Data supplied -

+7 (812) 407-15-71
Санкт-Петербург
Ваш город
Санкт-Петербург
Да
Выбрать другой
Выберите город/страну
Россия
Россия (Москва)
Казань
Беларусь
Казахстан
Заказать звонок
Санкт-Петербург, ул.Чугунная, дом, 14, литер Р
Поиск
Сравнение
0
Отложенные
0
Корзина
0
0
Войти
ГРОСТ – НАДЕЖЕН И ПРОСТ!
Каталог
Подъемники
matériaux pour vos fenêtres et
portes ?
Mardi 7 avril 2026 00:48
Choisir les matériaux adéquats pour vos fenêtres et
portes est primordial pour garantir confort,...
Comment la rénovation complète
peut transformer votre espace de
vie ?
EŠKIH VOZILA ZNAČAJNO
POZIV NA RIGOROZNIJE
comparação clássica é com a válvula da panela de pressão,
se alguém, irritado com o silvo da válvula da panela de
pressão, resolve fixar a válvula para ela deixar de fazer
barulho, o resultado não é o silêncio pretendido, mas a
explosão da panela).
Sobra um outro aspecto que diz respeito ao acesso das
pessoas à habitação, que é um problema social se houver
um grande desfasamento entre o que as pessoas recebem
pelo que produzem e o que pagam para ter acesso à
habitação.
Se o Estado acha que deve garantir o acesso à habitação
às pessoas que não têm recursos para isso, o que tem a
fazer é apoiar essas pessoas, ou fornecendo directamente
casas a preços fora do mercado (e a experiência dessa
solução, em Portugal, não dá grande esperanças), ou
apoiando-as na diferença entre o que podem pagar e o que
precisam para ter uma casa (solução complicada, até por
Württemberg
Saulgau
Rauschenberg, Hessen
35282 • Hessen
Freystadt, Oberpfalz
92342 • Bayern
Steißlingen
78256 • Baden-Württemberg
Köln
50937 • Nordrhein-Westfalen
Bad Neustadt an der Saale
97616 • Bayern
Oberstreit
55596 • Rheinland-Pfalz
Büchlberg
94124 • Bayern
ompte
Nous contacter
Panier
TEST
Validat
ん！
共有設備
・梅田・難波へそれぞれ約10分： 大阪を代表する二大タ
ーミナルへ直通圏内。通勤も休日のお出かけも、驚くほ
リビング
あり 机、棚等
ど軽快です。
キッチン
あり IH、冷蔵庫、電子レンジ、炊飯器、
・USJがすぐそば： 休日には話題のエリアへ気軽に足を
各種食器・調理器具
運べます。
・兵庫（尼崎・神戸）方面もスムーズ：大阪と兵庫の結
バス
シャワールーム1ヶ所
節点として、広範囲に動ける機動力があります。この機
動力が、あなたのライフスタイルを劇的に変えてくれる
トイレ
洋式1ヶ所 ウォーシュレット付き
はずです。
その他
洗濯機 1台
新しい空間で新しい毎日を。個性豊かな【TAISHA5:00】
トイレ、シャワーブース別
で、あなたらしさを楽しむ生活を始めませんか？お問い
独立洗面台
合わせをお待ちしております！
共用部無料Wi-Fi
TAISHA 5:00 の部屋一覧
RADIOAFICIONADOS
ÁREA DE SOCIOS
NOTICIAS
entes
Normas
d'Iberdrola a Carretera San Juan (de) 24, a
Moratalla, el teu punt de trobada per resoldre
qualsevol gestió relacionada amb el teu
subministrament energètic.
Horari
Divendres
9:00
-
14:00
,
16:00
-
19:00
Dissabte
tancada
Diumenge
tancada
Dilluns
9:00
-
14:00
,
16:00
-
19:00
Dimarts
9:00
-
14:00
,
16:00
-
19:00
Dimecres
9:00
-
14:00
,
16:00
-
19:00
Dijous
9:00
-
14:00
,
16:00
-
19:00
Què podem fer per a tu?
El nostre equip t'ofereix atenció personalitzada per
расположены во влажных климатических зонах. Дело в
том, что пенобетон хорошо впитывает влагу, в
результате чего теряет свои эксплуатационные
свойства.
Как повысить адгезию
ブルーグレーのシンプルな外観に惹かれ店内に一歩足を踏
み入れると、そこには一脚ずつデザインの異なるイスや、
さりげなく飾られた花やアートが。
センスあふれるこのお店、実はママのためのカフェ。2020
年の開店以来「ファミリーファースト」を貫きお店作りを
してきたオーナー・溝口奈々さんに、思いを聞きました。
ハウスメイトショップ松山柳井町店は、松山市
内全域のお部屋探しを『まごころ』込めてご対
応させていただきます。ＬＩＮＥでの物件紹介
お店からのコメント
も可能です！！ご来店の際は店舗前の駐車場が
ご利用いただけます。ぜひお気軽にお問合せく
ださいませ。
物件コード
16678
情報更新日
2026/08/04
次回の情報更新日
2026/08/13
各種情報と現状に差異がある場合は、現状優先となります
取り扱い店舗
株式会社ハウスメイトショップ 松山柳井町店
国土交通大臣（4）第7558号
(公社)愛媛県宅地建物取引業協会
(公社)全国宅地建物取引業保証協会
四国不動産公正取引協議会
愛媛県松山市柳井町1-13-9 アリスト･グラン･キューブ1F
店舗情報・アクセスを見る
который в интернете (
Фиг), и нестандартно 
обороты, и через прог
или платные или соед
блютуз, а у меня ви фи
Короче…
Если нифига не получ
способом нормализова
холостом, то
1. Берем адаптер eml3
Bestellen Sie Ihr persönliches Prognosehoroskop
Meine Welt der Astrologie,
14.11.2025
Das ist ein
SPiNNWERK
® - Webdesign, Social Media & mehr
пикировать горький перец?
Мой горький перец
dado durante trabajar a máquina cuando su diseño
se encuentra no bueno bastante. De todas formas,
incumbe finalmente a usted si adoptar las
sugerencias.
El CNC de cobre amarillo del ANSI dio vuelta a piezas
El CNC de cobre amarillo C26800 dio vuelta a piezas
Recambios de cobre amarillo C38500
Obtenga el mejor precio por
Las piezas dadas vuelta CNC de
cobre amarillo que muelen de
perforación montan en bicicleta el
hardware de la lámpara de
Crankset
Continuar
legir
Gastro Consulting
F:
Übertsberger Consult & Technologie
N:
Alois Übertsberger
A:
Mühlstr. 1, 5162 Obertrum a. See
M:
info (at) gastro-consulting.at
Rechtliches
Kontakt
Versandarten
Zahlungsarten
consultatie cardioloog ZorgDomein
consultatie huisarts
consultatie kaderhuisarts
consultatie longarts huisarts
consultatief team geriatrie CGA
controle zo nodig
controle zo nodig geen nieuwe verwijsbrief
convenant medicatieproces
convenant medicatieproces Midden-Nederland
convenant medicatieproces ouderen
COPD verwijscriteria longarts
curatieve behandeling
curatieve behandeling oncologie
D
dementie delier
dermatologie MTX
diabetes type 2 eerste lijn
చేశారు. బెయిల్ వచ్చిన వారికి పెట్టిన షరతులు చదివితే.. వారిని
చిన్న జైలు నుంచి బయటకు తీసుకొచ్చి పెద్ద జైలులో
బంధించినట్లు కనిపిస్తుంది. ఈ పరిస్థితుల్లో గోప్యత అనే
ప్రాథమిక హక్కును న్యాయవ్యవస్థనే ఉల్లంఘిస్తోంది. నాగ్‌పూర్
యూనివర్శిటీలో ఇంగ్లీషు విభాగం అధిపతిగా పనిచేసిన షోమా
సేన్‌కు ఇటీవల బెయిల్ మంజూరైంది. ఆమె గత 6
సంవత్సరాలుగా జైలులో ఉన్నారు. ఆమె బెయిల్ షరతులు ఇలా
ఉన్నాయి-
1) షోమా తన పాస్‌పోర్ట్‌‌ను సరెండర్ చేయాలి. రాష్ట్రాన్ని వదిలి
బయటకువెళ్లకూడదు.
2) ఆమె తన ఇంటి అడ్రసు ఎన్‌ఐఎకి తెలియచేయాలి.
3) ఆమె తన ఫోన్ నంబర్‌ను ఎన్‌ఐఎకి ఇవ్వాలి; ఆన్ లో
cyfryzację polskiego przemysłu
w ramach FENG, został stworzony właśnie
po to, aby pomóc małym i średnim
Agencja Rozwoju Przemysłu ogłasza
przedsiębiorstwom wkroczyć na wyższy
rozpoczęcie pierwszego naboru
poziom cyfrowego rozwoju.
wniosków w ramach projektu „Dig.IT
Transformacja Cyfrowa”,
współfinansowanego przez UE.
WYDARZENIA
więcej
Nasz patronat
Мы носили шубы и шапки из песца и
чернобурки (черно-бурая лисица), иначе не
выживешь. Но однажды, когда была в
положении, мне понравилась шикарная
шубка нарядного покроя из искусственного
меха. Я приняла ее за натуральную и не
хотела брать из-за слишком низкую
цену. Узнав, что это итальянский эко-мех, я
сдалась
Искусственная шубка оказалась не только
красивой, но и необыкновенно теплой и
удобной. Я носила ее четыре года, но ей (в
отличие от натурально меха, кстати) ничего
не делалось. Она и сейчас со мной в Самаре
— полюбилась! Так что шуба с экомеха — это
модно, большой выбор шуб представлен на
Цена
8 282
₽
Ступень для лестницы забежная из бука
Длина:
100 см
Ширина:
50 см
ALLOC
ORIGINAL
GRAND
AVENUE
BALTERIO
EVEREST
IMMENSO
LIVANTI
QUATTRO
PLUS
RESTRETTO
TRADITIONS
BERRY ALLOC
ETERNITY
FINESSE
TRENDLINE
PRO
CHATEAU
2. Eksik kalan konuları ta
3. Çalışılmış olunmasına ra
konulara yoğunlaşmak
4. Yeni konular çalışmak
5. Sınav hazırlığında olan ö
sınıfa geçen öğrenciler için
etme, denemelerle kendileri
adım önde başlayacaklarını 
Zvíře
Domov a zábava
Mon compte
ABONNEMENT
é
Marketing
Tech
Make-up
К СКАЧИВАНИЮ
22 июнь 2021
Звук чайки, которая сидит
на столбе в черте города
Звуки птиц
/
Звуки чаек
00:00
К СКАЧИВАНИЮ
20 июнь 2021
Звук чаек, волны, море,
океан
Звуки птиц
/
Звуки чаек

Goal of the exercise - Write out every line of the data that holds the word "curatieve".

Exercise result -
curatieve behandeling
curatieve behandeling oncologie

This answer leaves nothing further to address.